Author : Vattipally Latha 1
Date of Publication :16th May 2018
Abstract: Most existing work makes of MapReduce efficiency development via optimizing its information transmission. Additionally to information partition, many efforts have been made on nearby aggregation, in-mapper combining and in-network aggregation to decrease network visitors inside MapReduce jobs. The goal of enhancement of network visitors is done with the aid of utilizing partition and aggregation. In line with typical system a hash function is used to partition intermediate knowledge amongst scale back duties however the natural operate will not be efficient to control network traffic. A new intermediate data partition scheme is designed to lessen network user’s rate in MapReduce. The aggregator placement concern is regarded, where each and every aggregator can slash merged traffic from more than one map duties. On this paper, we are studying the joint optimization of intermediate data partition and aggregation in MapReduce to lessen network traffic cost for large information purposes. We advocate a three-layer model for this hindrance and formulate it as a mixed-integer nonlinear main issue, which is then transferred into a linear kind that may be solved by way of mathematical tools.
Reference :
-
- J. Dean and S. Ghemawat, “Mapreduce: simplified data processing on large clusters,” Communications of the ACM, vol. 51, no. 1, pp. 107– 113, 2008.
- W. Wang, K. Zhu, L. Ying, J. Tan, and L. Zhang, “Map task scheduling in mapreduce with data locality: Throughput and heavy-traffic optimality,” in INFOCOM, 2013 Proceedings IEEE. IEEE, 2013, pp. 1609–1617.
- F. Chen, M. Kodialam, and T. Lakshman, “Joint scheduling of processing and shuffle phases in mapreduce systems,” in INFOCOM, 2012 Proceedings IEEE. IEEE, 2012, pp. 1143–1151.
- Y. Wang, W. Wang, C. Ma, and D. Meng, “Zput: A speedy data uploading approach for the hadoop distributed file system,” in Cluster Computing (CLUSTER), 2013 IEEE International Conference on. IEEE, 2013, pp. 1–5.

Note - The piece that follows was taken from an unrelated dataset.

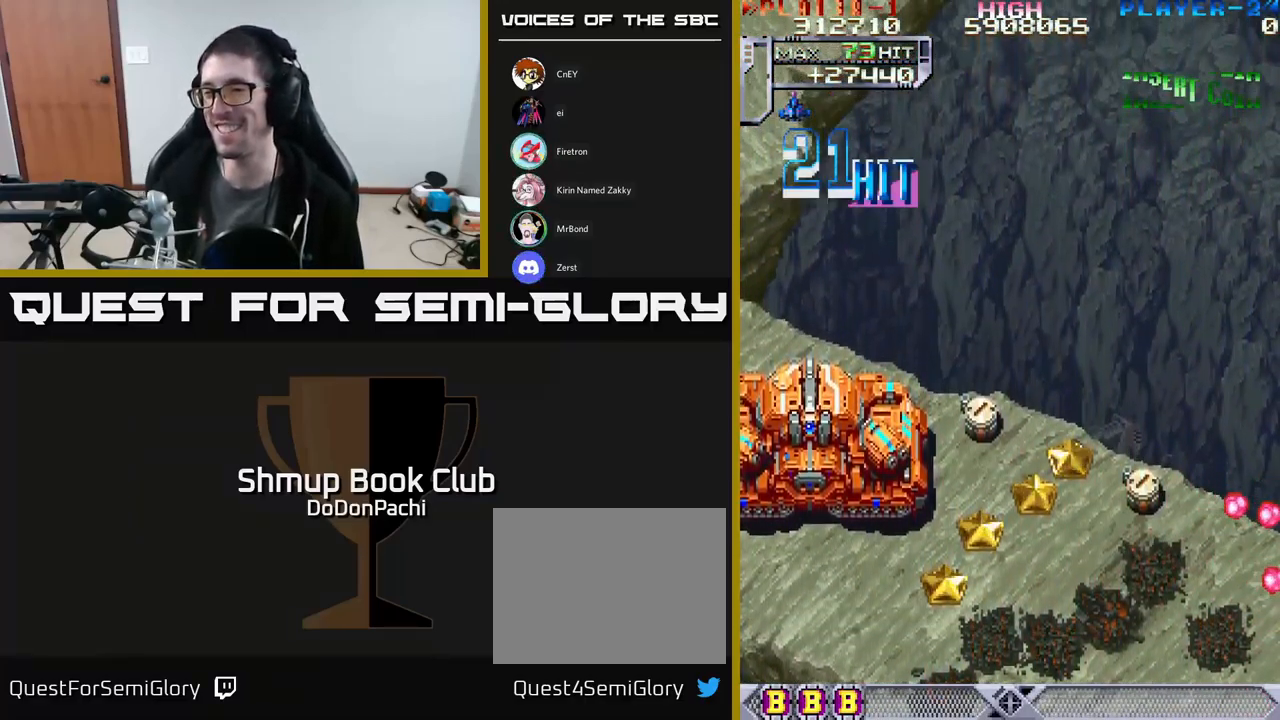
{"buttons": ["A", "DPAD_LEFT"]}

- T. White, Hadoop: the definitive guide: the definitive guide. ” O’Reilly Media, Inc.”, 2009
- S. Chen and S. W. Schlosser, “Map-reduce meets wider varieties of applications,” Intel Research Pittsburgh, Tech. Rep. IRP-TR-08-05, 2008.
- J. Rosen, N. Polyzotis, V. Borkar, Y. Bu, M. J. Carey, M. Weimer, T. Condie, and R. Ramakrishnan, “Iterative mapreduce for large scale machine learning,” arXiv preprint arXiv:1303.3517, 2013.

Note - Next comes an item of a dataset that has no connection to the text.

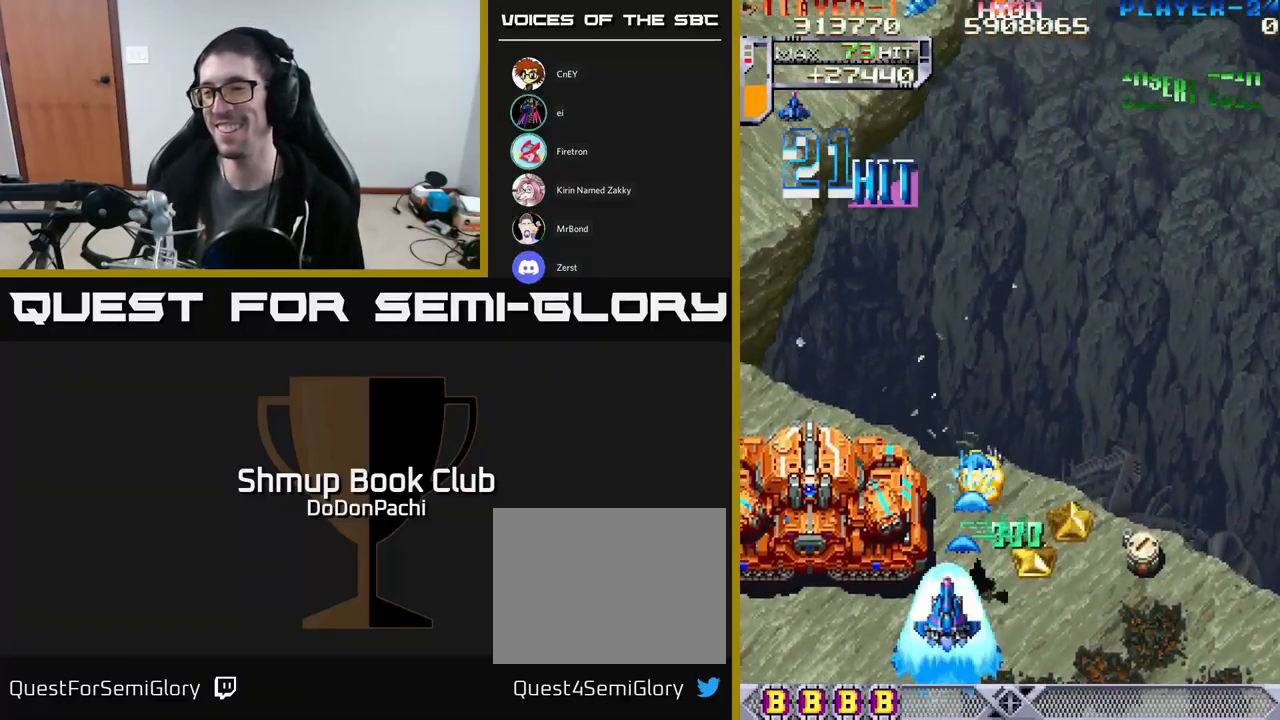
{"buttons": ["A", "DPAD_LEFT"], "events": [[67, "DPAD_DOWN", "down"], [233, "DPAD_DOWN", "up"]]}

- S. Venkataraman, E. Bodzsar, I. Roy, A. AuYoung, and R. S. Schreiber, “Presto: distributed machine learning and graph processing with sparse matrices,” in Proceedings of the 8th ACM European Conference on Computer Systems. ACM, 2013, pp. 197– 210.

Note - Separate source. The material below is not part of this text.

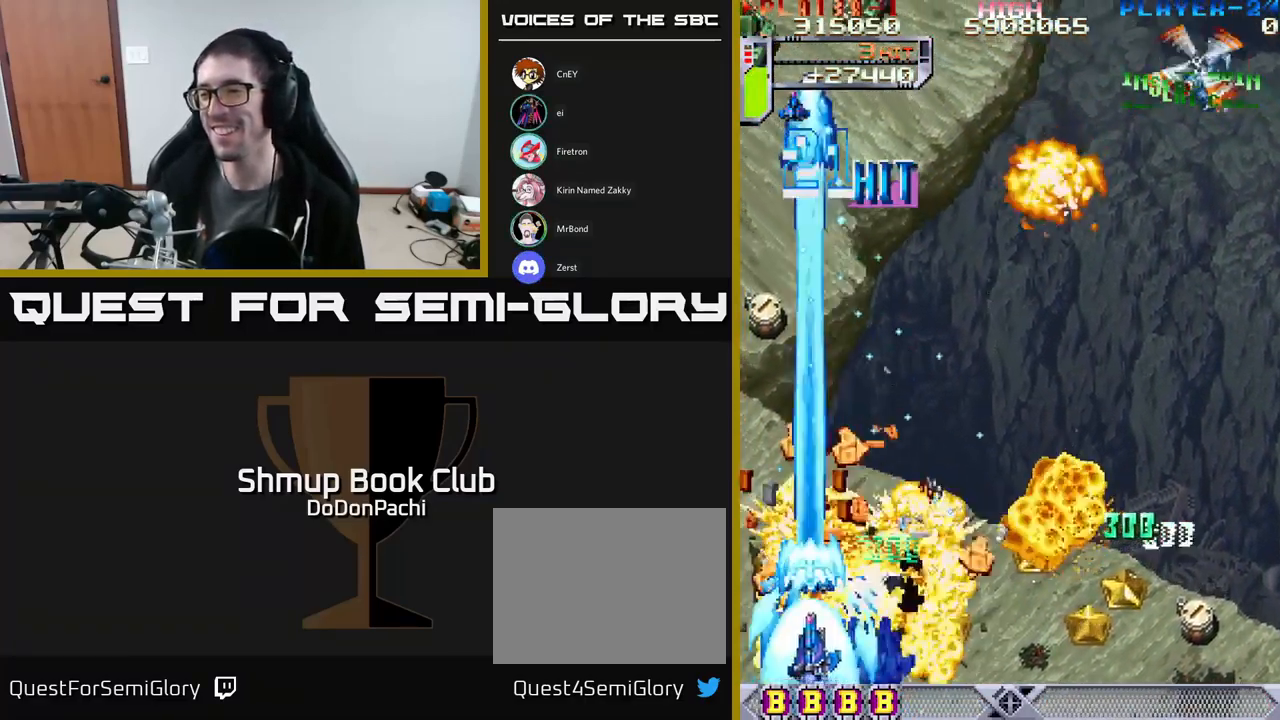
{"buttons": ["A", "DPAD_RIGHT"]}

- A. Matsunaga, M. Tsugawa, and J. Fortes, “Cloudblast: Combining mapreduce and virtualization on distributed resources for bioinformatics applications,” in eScience, 2008. eScience’08. IEEE Fourth International Conference on. IEEE, 2008, pp. 222–229.
- J. Wang, D. Crawl, I. Altintas, K. Tzoumas, and V. Markl, “Comparison of distributed data-parallelization patterns for big data analysis: A bioinformatics case study,” in Proceedings of the Fourth International Workshop on Data Intensive Computing in the Clouds (DataCloud), 2013.